Le terme «pin-up» date des années 1940, mais la belle est fille de la révolution industrielle .c’est le magazine américain Life qui voit émerger le premier grand phénomène pin-up en 1887 : la Gibson Girl . Dessinée par Charles Dana Gibson, elle est bourgeoise , chic et... habillée ! Même si ses maillots de bain aux genoux paraissent nettement osés. Tandis que dans la rue les suffragettes se font huer, que les journaux populaires raillent la « New Woman » qui prétend travailler et être indépendante, Gibson impose cette nouvelle femme comme un idéal romantique . Bien coiffée, active et sûre d’elle, la Gibson Girl séduit les hommes par son charme. les femmes par ses tenues à la mode . En 1903, Gibson est l’illustrateur le mieux payé du pays.
La pin up, appelée aussi « Cheesecake » (gâteau au fromage ), est rarement nue mais montre toujours une partie de son corps (en général , ses jambes) car elle est profondément prude.
L’âge d’or de la pin-up débute dans les années 30, avec deux dessinateurs devenus des classiques du cheesecake: George Petty et Alberto Vargas, qui font le succès du magazine américain Esquire.
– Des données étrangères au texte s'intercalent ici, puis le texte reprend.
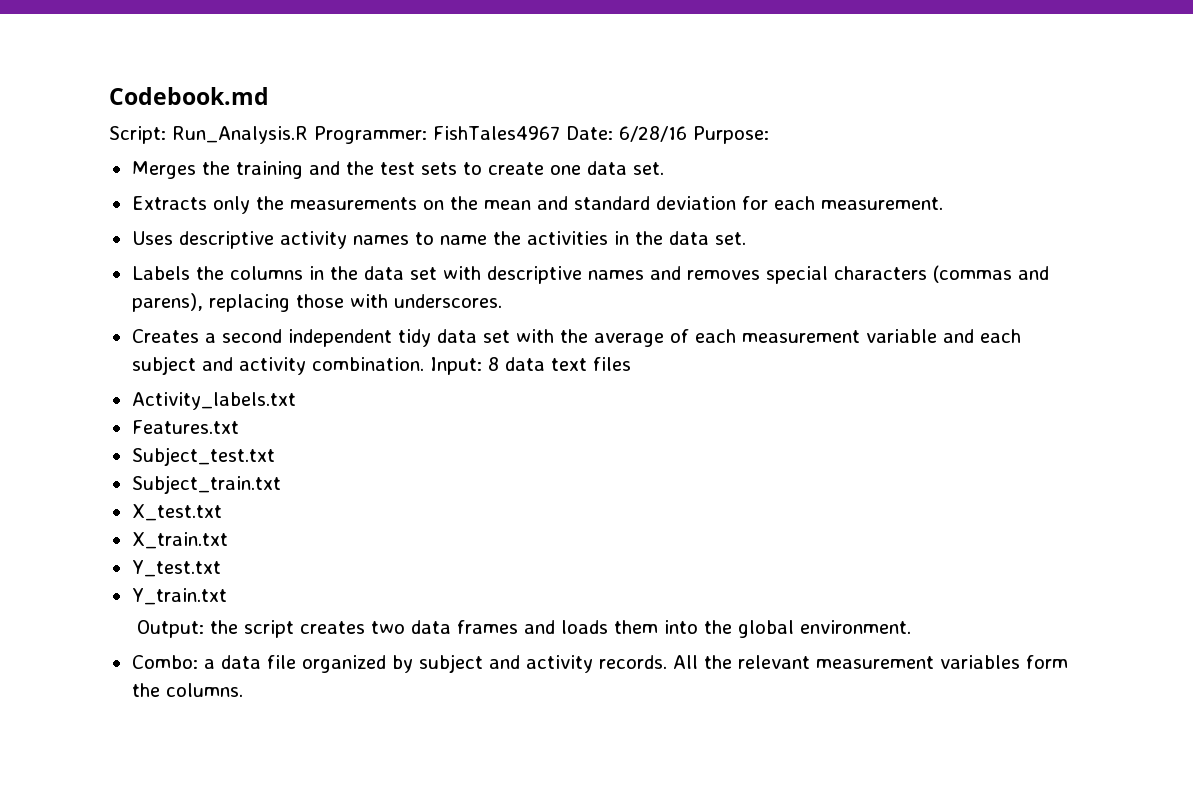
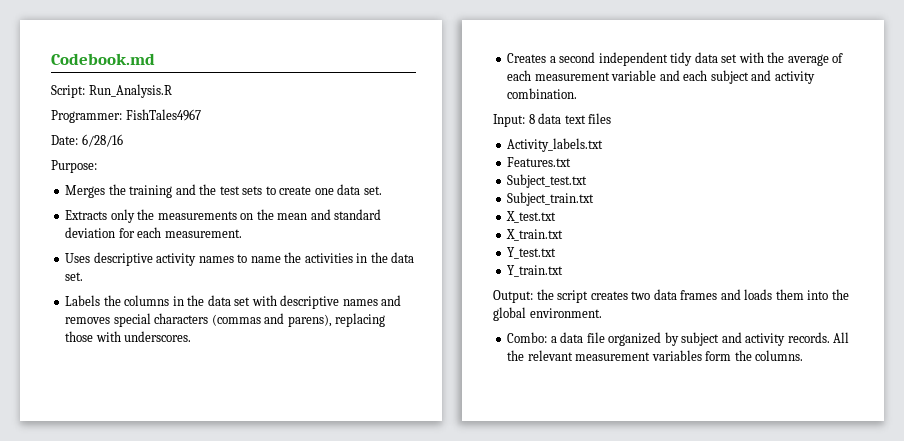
(308, 135) none -> (172, 91) //
(560, 133) none -> (201, 115) //
(687, 134) none -> (123, 140) //
(424, 364) none -> (578, 93) //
Dès son premier numéro , en 1930, cette publication masculine de haute tenue glisse entre ses pages politique et littérature une Petty Girl : d’abord entièrement vêtue, elle s’effeuille au fil des années... avant d’inaugurer, en 1939, le premier « cahier central de trois pages », à déplier et à détacher.
Alors que la Petty Girl est une charmeuse naïve, la Vargas Girl, qui lui succède, joue plutôt la femme fatale . Les deux ont en commun une plastique totalement irréaliste (jambes démesurées et taille de guêpe),et un succès foudroyant. Le premier calendrier de Vargas Girls, publié en 1940, est un best-seller . Et la pin-up conquiert ses titres de respectabilité : les magazines généralistes (Time, Look, Cosmopolitan ...) emboîtent le pas à ce nouvel art populaire , demandant à des artistes de croquer les stars de cinéma dans le style cheesecake.
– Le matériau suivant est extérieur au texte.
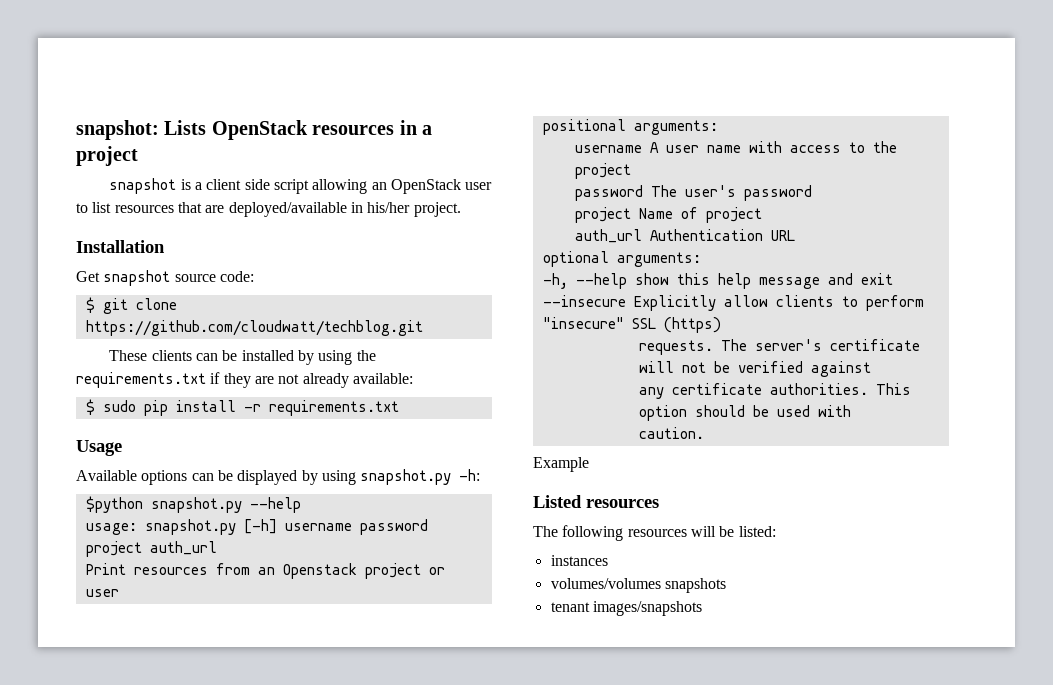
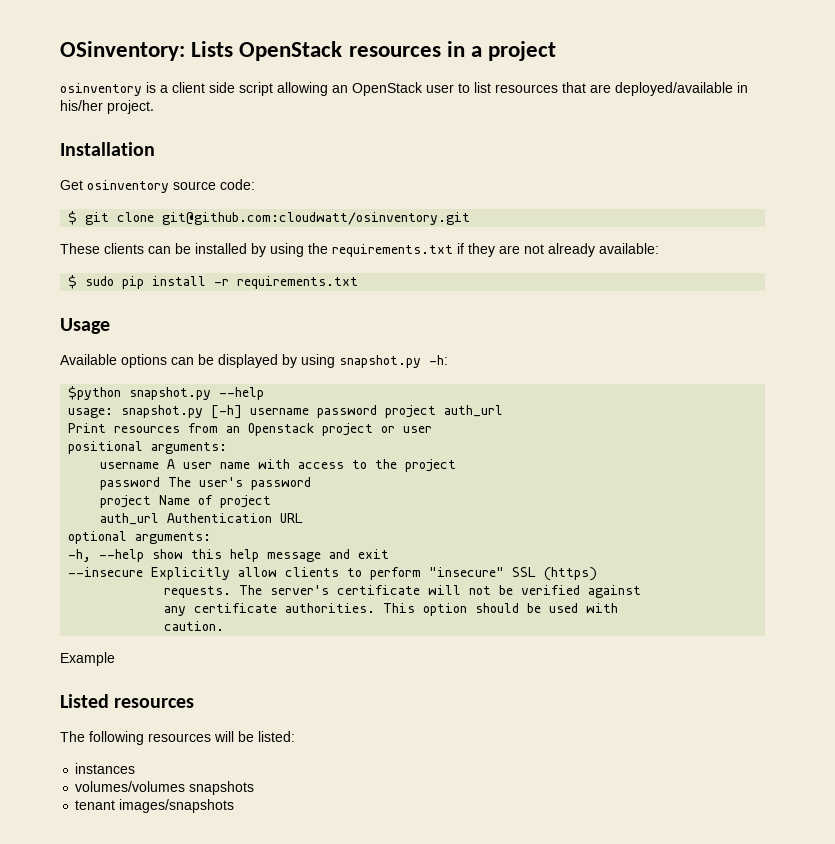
[76,120,159,140] snapshot: -> [60,41,185,61] OSinventory:
[109,178,177,194] snapshot -> [60,83,142,96] osinventory
[103,270,171,286] snapshot -> [87,180,169,193] osinventory
[85,320,423,336] https://github.com/cloudwatt/techblog.git -> [162,212,471,225] git@github.com:cloudwatt/osinventory.git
Entre la première et la deuxième guerre mondiale, on voit fleurir des illustrateurs plus ou moins célèbres et plus ou moins « inspirés » : Gil Elvgren, Art Frahm, Zoe Mozert… Mais la pin up devient un art populaire pendant la 2e guerre mondiale. Du sexe symbole nunuche, elle est élevée au rang de déesse guerrière. Elle s’habille avec la bannière étoilée, elle s’engage comme infirmière ou comme soldat de la Navy. Elle finit par personnifier la femme américaine, sûre d’elle et audacieuse. Les plus célèbres seront les Vargas Girls.
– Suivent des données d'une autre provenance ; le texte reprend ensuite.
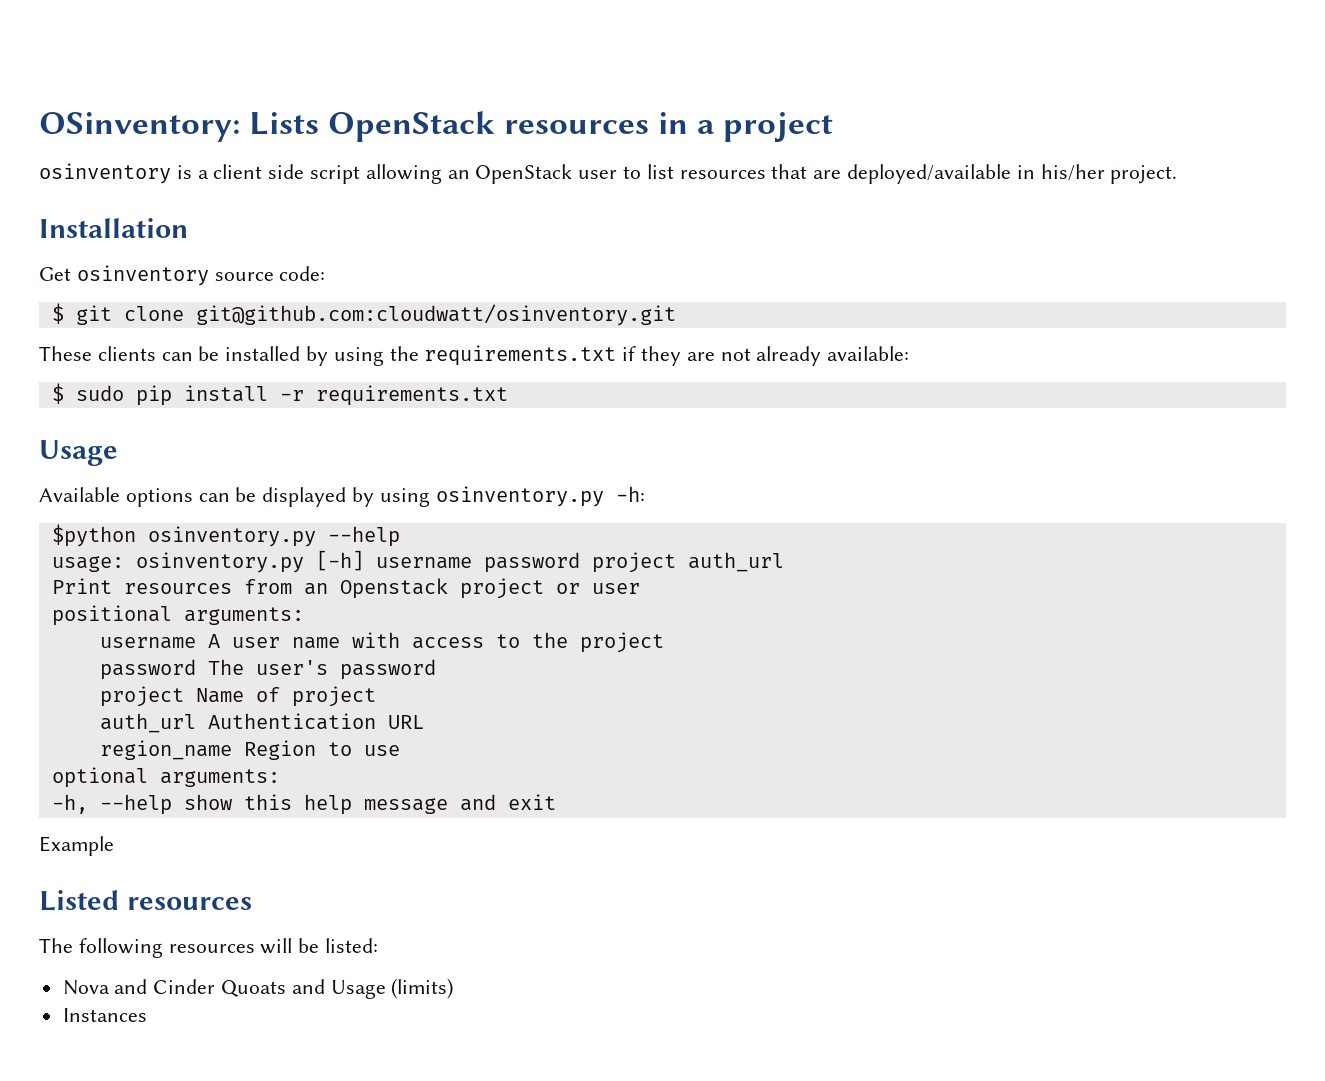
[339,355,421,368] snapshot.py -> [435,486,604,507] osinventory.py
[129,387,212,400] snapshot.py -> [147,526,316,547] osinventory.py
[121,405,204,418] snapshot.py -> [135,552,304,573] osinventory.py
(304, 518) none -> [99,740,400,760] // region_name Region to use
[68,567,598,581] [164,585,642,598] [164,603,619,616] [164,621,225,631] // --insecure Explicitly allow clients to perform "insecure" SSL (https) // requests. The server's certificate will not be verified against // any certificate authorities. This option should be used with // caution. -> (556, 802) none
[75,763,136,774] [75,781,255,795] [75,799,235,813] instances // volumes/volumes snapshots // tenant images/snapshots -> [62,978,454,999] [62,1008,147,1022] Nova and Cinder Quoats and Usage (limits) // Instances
Des anonymes et des actrices célèbres se bousculent au portillon pour symboliser cette femme et s’étaler sur les fuselages des carlingues ou les quartiers des Marines. Les plus célèbres pin-up de ces années-là sont la blonde Betty Grable et la rousse Rita Hayworth. L’anecdote veut que la photo la plus célèbre de la première fût une photo de dos où l’on ne voit même pas ses seins mais elle a la tête tournée avec un sourire coquin ? Cette pose était due à sa grossesse naissante. Cette photo lança sa carrière d’actrice.
Les soldats britaniques ont aussi leur pin-up : Jane, espionne en minirobe et au service de Sa Majesté, est publiée en bande dessinée par Daily Mirror. Elle ne perd jamais une occasion de déchirer ses vêtements la pauvre, aaah ces fichus barbelés... Elle est si célèbre que les soldats sont autorisés à embarquer à bord des sous-marins des planches inédites afin de ne rater aucun épisode.
Cette pin-up de la deuxième guerre fut indépendante, aguicheuse et volontaire, mais la fin de la guerre signa la fin de son règne en tant que femme libre et volontaire.